La tecnica corretta parte dall’allineamento

La posizione iniziale è semplice, ma richiede attenzione. Appoggia le mani poco più larghe delle spalle, con le dita aperte e i polsi sotto o appena oltre la linea delle spalle. Gambe distese, addome attivo e glutei contratti aiutano a mantenere una linea stabile tra testa, bacino e caviglie.

Inspira mentre pieghi i gomiti e abbassi il petto verso il pavimento. I gomiti non devono aprirsi completamente verso l’esterno: tenerli a circa 30-45 gradi rispetto al busto rende la spinta più controllata e limita lo stress inutile sulle spalle.

Scendi finché il petto arriva vicino al suolo, senza perdere l’allineamento. Poi spingi il pavimento lontano da te ed espira. Non serve bloccare i gomiti con forza in alto, mentre è utile lasciare che le scapole si muovano naturalmente durante il gesto.

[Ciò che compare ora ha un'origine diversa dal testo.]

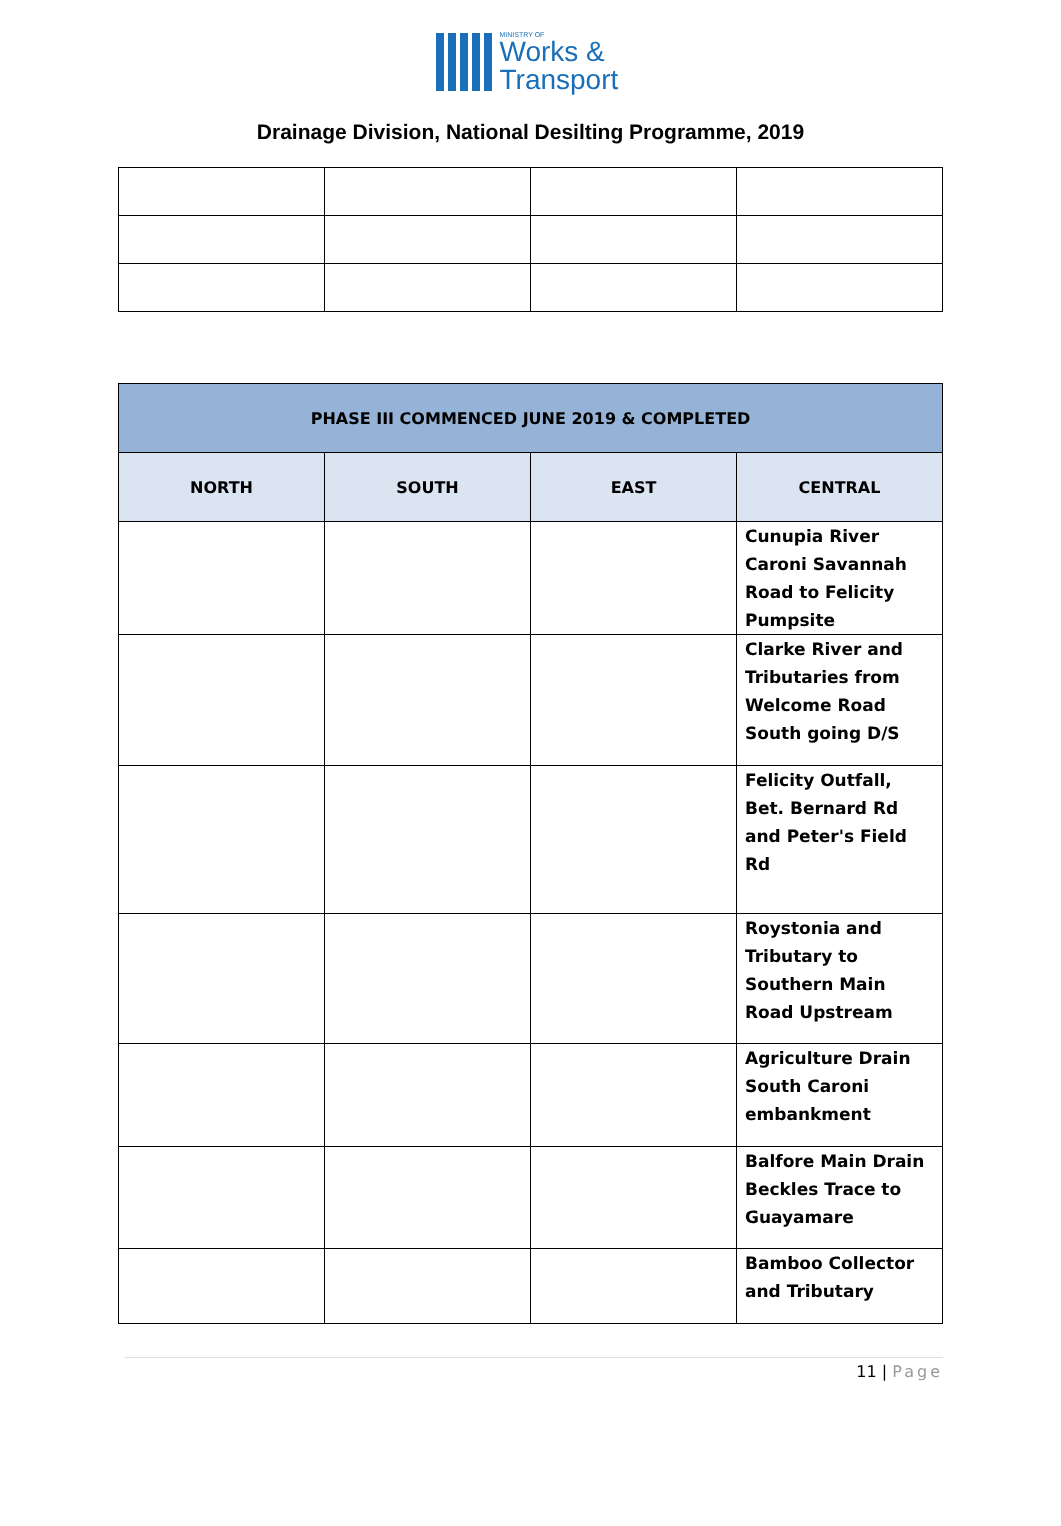MINISTRY OF
Works &
Transport
Drainage Division, National Desilting Programme, 2019
| PHASE III COMMENCED JUNE 2019 & COMPLETED | | | |
| --- | --- | --- | --- |
| NORTH | SOUTH | EAST | CENTRAL |
| | | | Cunupia River Caroni Savannah Road to Felicity Pumpsite |
| | | | Clarke River and Tributaries from Welcome Road South going D/S |
| | | | Felicity Outfall, Bet. Bernard Rd and Peter's Field Rd |
| | | | Roystonia and Tributary to Southern Main Road Upstream |
| | | | Agriculture Drain South Caroni embankment |
| | | | Balfore Main Drain Beckles Trace to Guayamare |
| | | | Bamboo Collector and Tributary |
11 | Page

Come capire se la ripetizione è valida

  • Il bacino non cede verso il pavimento e non si solleva troppo.
  • La testa segue la linea della colonna, senza guardare in avanti.
  • Il petto scende in modo uniforme, senza arrivare prima del bacino.
  • La discesa dura almeno 1-2 secondi, soprattutto nelle prime fasi.
  • Il ritmo resta regolare anche nelle ultime ripetizioni.

Il mio criterio è molto pratico: preferisco 6 ripetizioni pulite a 15 movimenti accorciati e pieni di compensi. Quando la tecnica si deteriora, la serie è finita, anche se il numero programmato non è ancora stato raggiunto.

Quali muscoli lavorano davvero

Il motore principale è il grande pettorale, che porta il braccio verso il corpo durante la spinta. I tricipiti estendono il gomito, mentre la parte anteriore dei deltoidi contribuisce a sollevare il busto.

Il tronco non resta passivo. Addominali, glutei e quadricipiti lavorano in isometria, cioè mantengono la posizione senza accorciarsi visibilmente. Anche il dentato anteriore, un muscolo importante per il controllo della scapola, partecipa alla stabilità della spalla.

La variante scelta cambia la distribuzione dello sforzo, ma non trasforma l’esercizio in un isolamento muscolare. Ecco le differenze più utili nella pratica.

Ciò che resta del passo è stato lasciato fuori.